# [PASSAGE TO READ]
13. The Representative will be subject to supervision by, and the applicable compliance requirements of, both Filers.
14. Each of the Filers' respective Ultimate Designated Person will ensure that the Representative has sufficient time and resources to adequately serve each Filer and its clients. Each of the Filers' respective Chief Compliance Officers and management will ensure the Representative has sufficient time and resources to adequately serve each Filer and its clients.
15. Neither Starlight Capital nor SAM is in default of any requirement of securities or derivatives legislation in any of the Jurisdictions.
16. The dual registration of the Representative will not give rise to the conflicts of interest that may be present in a similar arrangement involving unrelated, arm's length firms. The interests of the Filers are aligned, and because the role of the Representative will be the same as his existing role with SAM, the potential for conflicts of interests is remote. Further there is little expected overlap of the business mandates, client base or investment strategies of Starlight Capital and SAM following the Change of Manager.
17. Each Filer has adequate policies and procedures in place to address any potential conflicts of interest that may arise as a result of the dual registration of the Representative and will be able to appropriately deal with any such conflicts, should they arise.
18. There is adequate supervision of any identified potential conflicts of interest to ensure that the Representative, and each of the Filers, can take appropriate measures.
19. The Filers do not expect that the dual registration of the Representative will create any additional work and are confident that the Representative will have sufficient time to adequately serve both firms.
20. The relationship between Starlight Capital and SAM and the fact that the Representative is dually registered with both Starlight Capital and SAM will be fully disclosed to clients and prospective clients of Starlight Capital and SAM, as applicable. The Filers will provide written disclosure to the investors of the funds and accounts managed by each Filer, as applicable, of the affiliated registrant relationship between the Filers as well as the dual registration of the Representative in disclosure documents provided by any affected fund to their investors.
21. The Representative will act in the best interest of all clients of each Filer and will deal fairly, honestly and in good faith with these clients.
22. Once the Private Wealth Assignment is completed, the Representative will be a registered advising representative (portfolio manager) of Starlight Capital only and will no longer require dual registration.

# [MATERIALS PROVIDED]
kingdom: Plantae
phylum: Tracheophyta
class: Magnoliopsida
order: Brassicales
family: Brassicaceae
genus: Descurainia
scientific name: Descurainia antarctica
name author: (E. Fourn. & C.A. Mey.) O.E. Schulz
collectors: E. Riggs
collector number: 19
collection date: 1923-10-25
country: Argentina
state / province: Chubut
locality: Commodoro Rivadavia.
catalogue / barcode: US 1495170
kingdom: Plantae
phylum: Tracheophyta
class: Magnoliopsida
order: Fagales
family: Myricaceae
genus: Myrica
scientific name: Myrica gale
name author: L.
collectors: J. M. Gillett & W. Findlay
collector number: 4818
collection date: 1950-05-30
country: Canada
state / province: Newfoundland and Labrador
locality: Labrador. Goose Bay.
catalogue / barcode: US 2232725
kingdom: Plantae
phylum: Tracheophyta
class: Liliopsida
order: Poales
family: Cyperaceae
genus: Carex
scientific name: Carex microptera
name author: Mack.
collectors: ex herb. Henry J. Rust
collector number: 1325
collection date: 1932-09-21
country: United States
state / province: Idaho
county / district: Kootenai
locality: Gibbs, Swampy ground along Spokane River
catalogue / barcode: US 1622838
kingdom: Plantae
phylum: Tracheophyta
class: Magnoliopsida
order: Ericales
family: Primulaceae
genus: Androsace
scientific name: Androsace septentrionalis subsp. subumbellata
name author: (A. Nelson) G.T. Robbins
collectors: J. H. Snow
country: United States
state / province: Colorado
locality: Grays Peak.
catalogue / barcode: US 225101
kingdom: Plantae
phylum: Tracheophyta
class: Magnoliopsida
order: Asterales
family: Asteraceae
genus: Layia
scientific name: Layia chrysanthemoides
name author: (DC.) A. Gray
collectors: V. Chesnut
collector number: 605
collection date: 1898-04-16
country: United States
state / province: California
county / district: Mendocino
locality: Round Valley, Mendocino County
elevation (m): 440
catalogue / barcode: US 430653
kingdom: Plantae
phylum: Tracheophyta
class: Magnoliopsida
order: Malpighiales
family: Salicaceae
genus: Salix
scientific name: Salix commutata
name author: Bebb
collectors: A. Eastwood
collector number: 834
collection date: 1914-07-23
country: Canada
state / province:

# [TASKS TO PERFORM]
(A) Answer these from the passage on dual registration:
(i) Whose supervision and compliance requirements will the Representative be subject to?
(ii) What does the passage state about whether Starlight Capital or SAM is in default?
(iii) What will the Representative be once the Private Wealth Assignment is completed?
(B) Collect every line of the records that contains the string "locality", matching case exactly, and copy each such line in full.

# [RESPONSES]
(A)
(i) The Representative will be subject to the supervision and compliance requirements of both Filers.
(ii) Neither Starlight Capital nor SAM is in default of any requirement of securities or derivatives legislation in any of the Jurisdictions.
(iii) The Representative will be a registered advising representative (portfolio manager) of Starlight Capital only and will no longer require dual registration.

(B)
locality: Commodoro Rivadavia.
locality: Labrador. Goose Bay.
locality: Gibbs, Swampy ground along Spokane River
locality: Grays Peak.
locality: Round Valley, Mendocino County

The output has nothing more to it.